Start of AVAILABLE RECORDS

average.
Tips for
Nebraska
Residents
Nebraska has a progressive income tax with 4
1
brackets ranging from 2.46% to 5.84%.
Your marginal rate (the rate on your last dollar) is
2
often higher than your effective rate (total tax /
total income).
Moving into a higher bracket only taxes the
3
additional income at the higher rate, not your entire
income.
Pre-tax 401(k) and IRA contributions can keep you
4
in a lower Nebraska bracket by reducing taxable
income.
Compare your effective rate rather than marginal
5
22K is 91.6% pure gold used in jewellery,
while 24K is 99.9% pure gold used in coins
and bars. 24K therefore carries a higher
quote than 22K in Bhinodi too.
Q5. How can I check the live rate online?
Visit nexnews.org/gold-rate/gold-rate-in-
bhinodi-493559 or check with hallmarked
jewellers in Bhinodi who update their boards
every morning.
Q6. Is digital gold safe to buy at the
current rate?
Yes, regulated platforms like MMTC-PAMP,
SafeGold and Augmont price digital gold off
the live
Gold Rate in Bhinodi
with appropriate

End of AVAILABLE RECORDS
Start of AVAILABLE RECORDS

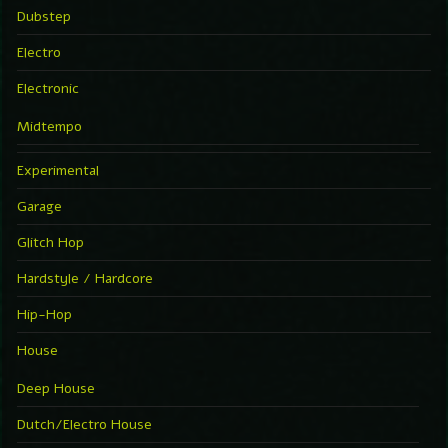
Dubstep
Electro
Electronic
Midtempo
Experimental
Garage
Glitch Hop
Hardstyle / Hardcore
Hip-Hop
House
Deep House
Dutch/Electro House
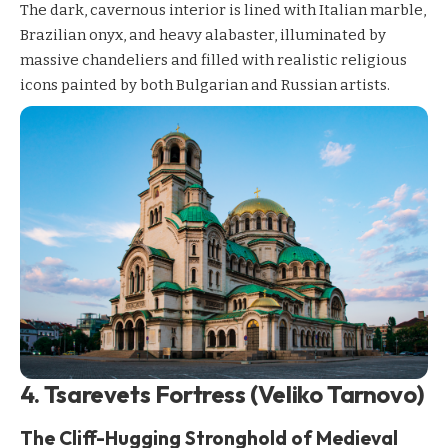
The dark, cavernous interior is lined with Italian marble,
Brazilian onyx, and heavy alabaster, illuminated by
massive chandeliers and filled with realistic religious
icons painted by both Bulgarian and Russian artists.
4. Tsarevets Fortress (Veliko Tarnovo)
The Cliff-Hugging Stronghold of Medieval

End of AVAILABLE RECORDS

TASK DIRECTIONS:
Lay out as a numbered list, leaving out any blank lines, the lines in the rows above starting at the line containing "The dark, cavernous" and ending at the line containing "The Cliff-Hugging Stronghold of Medieval", both included.

SOLUTION FOR THIS PROBLEM:
1. The dark, cavernous interior is lined with Italian marble,
2. Brazilian onyx, and heavy alabaster, illuminated by
3. massive chandeliers and filled with realistic religious
4. icons painted by both Bulgarian and Russian artists.
5. 4. Tsarevets Fortress (Veliko Tarnovo)
6. The Cliff-Hugging Stronghold of Medieval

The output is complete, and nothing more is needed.